What the best way is to adopt an Agile software development approach very much depends on the situation you are in. Why do you want to adopt Agile? What benefits are most important to you? What are the biggest problems you need to solve? Do you have the resources to do a disruptive all-at-once adoption? Or do you prefer to start with a longer taking, potentially more painful incremental adoption?

I'd highly recommend the book "Agile Adoption Patterns" to help you think about which is the right adoption approach for you. It might also be a good idea to get direct (on site) help from someone who is knowledgable in Agile development - someone who can observe your team, see patterns and antipatterns and contribute his experience on how to deal with them.

One of the practices that I'd always want to adapt as one of the first are iteration retrospectives. Those are vital to the adaption cycle of Agile approaches.

Ilja Preuß
+3  A: 

Henrik Kniberg put together a short PDF, quick and easy to read. You could start by reading it. You'll get the answer to your question and a lot more.

philippe
Thanks Philippe. useful PDF :)
ecleel
+1  A: 

I'll second Ilja's recommendation for the book: http://www.amazon.com/Agile-Adoption-Patterns-Roadmap-Organizational/dp/0321514521

I think the single most valuable piece of the book is the description of what practices to adopt first to achieve certain business values (quality, time to market, ...).

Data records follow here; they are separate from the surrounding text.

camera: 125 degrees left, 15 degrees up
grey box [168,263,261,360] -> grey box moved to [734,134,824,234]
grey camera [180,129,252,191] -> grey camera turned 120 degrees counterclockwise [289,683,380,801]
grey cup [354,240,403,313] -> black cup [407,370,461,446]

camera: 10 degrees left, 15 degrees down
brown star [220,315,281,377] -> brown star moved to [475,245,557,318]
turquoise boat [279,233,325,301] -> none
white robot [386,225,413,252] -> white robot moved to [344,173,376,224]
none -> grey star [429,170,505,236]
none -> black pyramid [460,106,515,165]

Reviews of the book: http://www.amazon.com/Agile-Adoption-Patterns-Roadmap-Organizational/dp/0321514521 Sample Chapter: http://www.informit.com/store/product.aspx?isbn=0321514521#info8

Finally come join an Agile mailing list at groups.yahoo.com either ScrumDevelopment or AgileProjectManagement will suit your needs well.

Mark Levison
+2  A: 

I recommend the article "Creating an Agile Environment" by Gregory S. Smith (http://www.methodsandtools.com/archive/archive.php?id=70) and the video "Transition To Agile Methodology In The Enterprise" (http://www.renewtek.com/index.php?page=agile-methodology-in-the-enterprise)

+1  A: 

I've read a lot of Agile books, and the one book I could truly recommend from all those is "The Art of Agile Development" by James Shore.

Martin Wickman
+1  A: 

The best way is to hire a technically-experienced agile coach. Get somebody to work on your team that has done whatever agile method you want to adopt (scrum, xp, crystal, kanban, ... whatever) before. They're going to have to see your working circumstances - and preferably work in the environment to help. Check their references and make sure they really have used it in practice. Lots of wannabees and fakes around.

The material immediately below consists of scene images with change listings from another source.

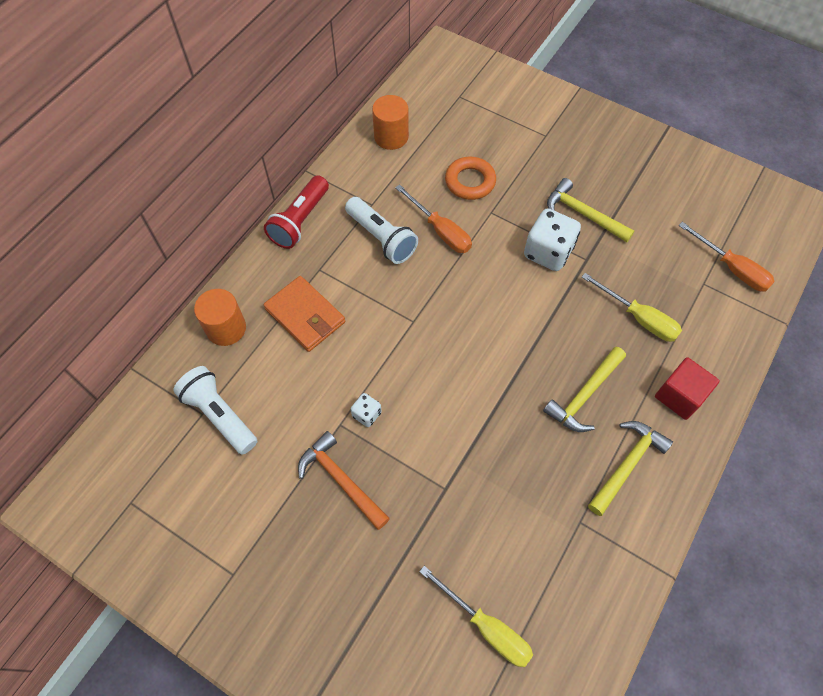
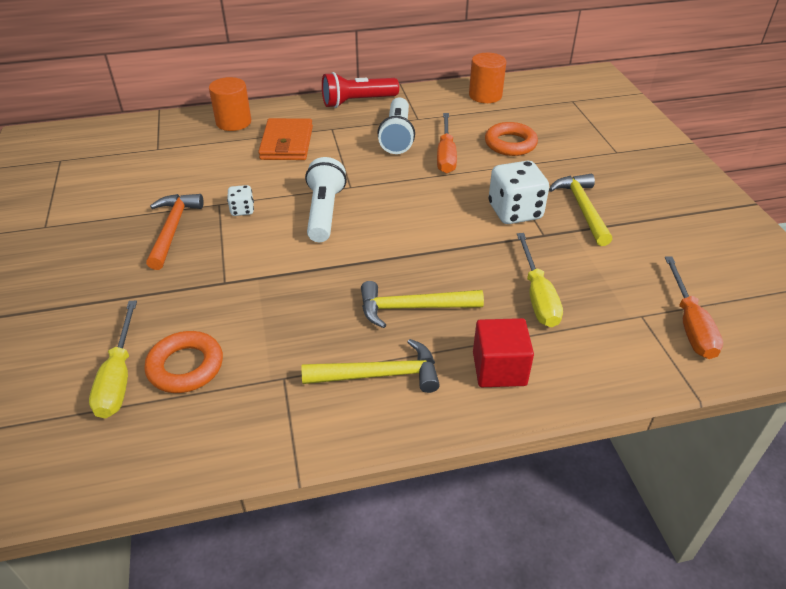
camera: 45 degrees right, 20 degrees down
white flashlight [173,366,258,455] -> white flashlight moved to [305,157,347,242]
none -> orange ring [145,331,223,393]

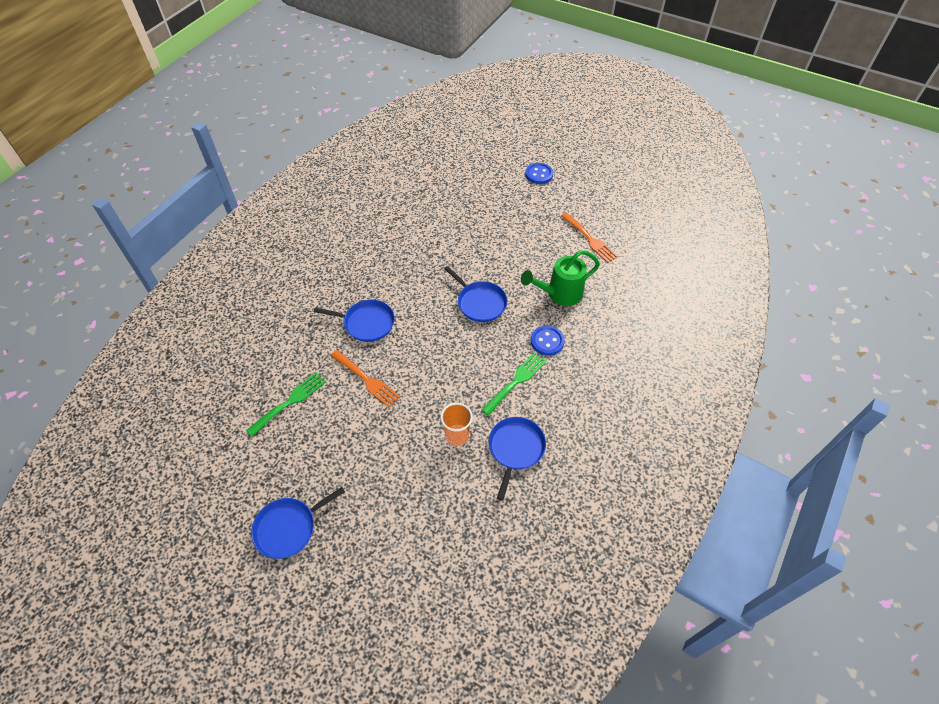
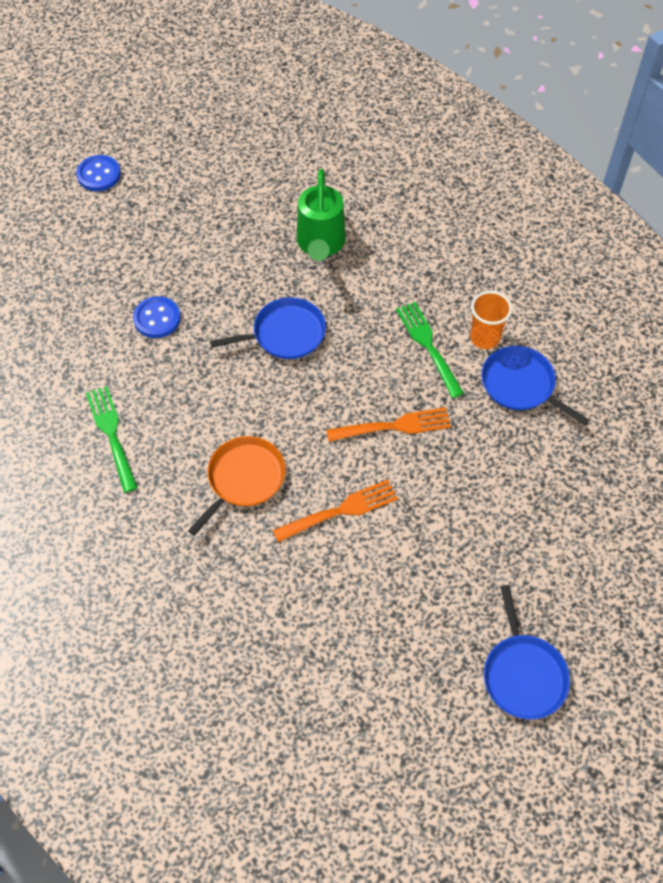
camera: 65 degrees left, 5 degrees up
green fork [246,372,326,436] -> green fork moved to [86,386,138,493]
blue pan [314,300,395,342] -> orange pan [188,436,285,536]
orange cup [440,403,473,446] -> orange cup moved to [470,291,512,349]
blue button [531,326,565,356] -> blue button moved to [133,296,181,338]
orange fork [561,212,618,263] -> orange fork moved to [326,407,451,442]

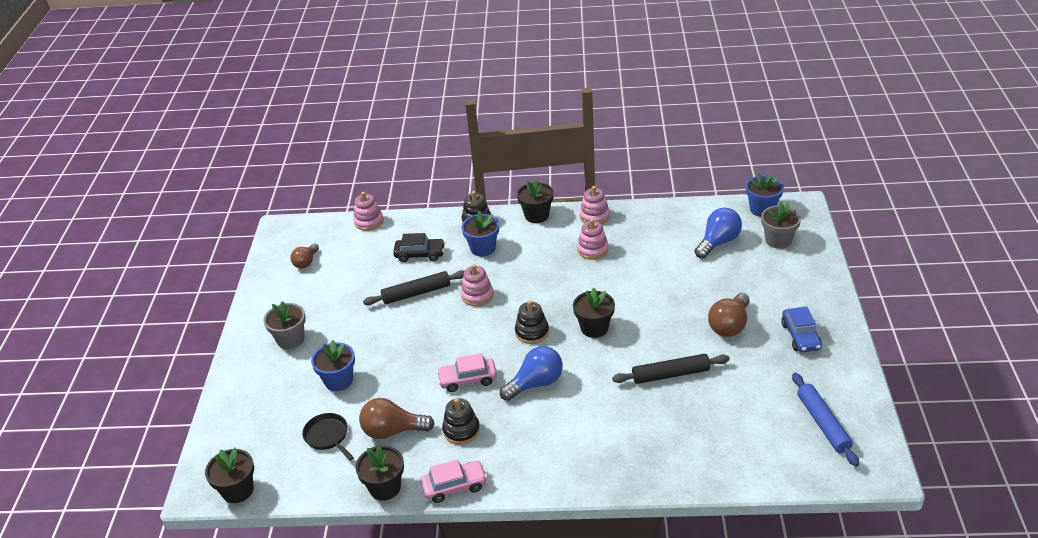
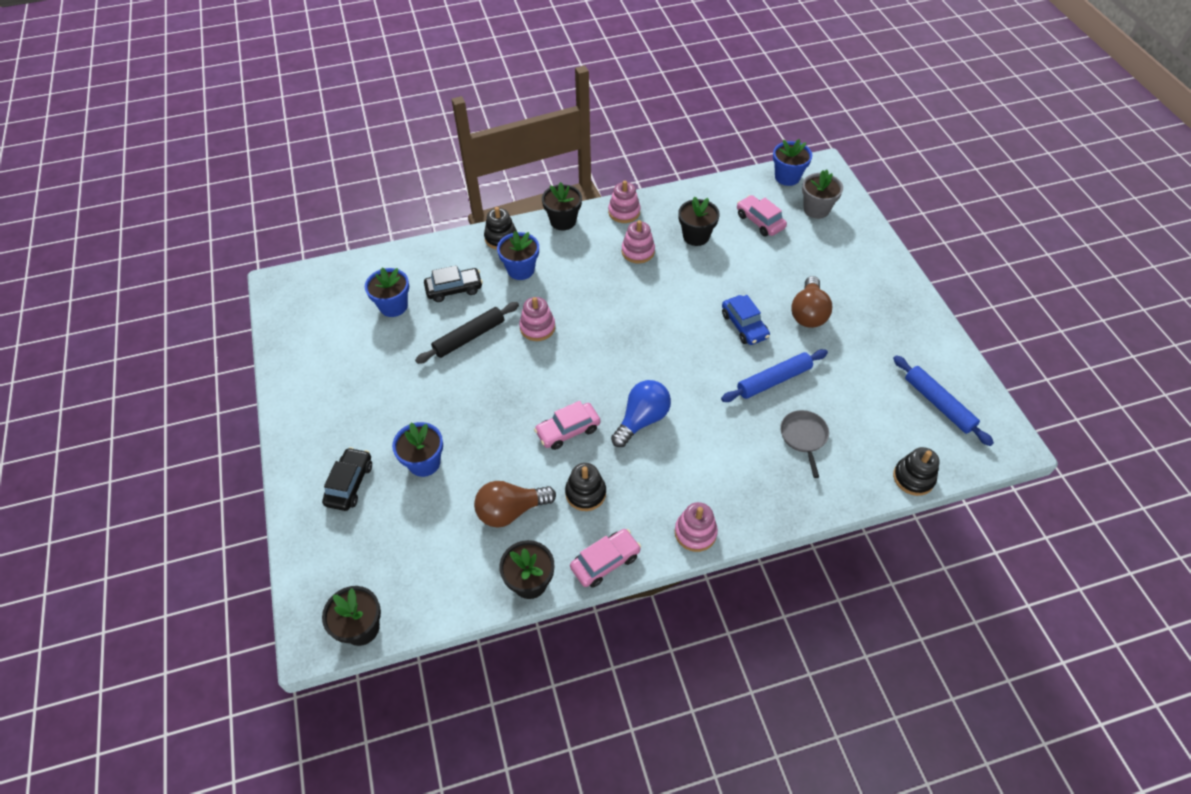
camera: 20 degrees left, 15 degrees up
grey flower pot [263,301,306,349] -> none
brown light bulb [290,244,319,269] -> none
black pan [302,413,354,460] -> none
pink stacking toy [353,192,384,231] -> pink stacking toy moved to [675,502,718,552]
black stacking toy [515,300,549,344] -> black stacking toy moved to [893,447,940,496]
black flower pot [573,288,615,338] -> black flower pot moved to [678,197,720,246]
black rolling pin [612,354,730,384] -> blue rolling pin [721,349,828,402]
blue light bulb [695,208,742,259] -> pink car [737,195,787,237]
blue car [781,306,822,353] -> blue car moved to [722,295,770,345]
none -> black car [322,447,372,511]
none -> blue flower pot [365,267,409,317]
none -> grey pan [780,410,829,478]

Having somebody experienced on the team makes all the difference. It's extremely difficult to adopt from just from reading a book. You're trying to change a culture and you can't do that using a checklist or an algorithm. It's a social complexity thing. You're trying to encourage emergent behaviour in a complex system.

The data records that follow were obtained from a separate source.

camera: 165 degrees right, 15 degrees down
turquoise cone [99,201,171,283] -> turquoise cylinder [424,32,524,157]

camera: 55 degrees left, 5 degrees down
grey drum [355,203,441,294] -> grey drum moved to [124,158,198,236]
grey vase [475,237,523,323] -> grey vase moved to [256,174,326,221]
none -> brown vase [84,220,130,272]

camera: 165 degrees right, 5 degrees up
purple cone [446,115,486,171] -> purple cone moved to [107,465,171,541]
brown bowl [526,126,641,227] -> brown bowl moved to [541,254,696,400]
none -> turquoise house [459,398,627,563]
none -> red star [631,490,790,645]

If you can't hire an agile coach, find other people on the team or in your department or company that have experience and invite them 'round to see the team. Show them your circumstances and get their opinion.

Different teams will need different pieces of advice - it depends on lots of things including the team members, the kind of technologies you use, the type of business you work in...

Above all else, make contacts with local agilists and learn face-to-face.

cartoonfox
+1  A: 

You're not agile or not, you're more or less agile.

To start getting more agile from what you're already doing,

  • visualize more (metrics on screen, visual board, etc)
  • get more feedback and shorten feedback loops (CI, code metrics, bug metrics, etc)
  • reduce the amount of simultaneous work in progress (WIP) - i.e., reduce multi-tasking both on individual and team level

If you're able to try something new I'd recommend Kanban. It's the least prescriptive and most flexible agile tool, and you just start by visualizing your work flow and limit your WIP.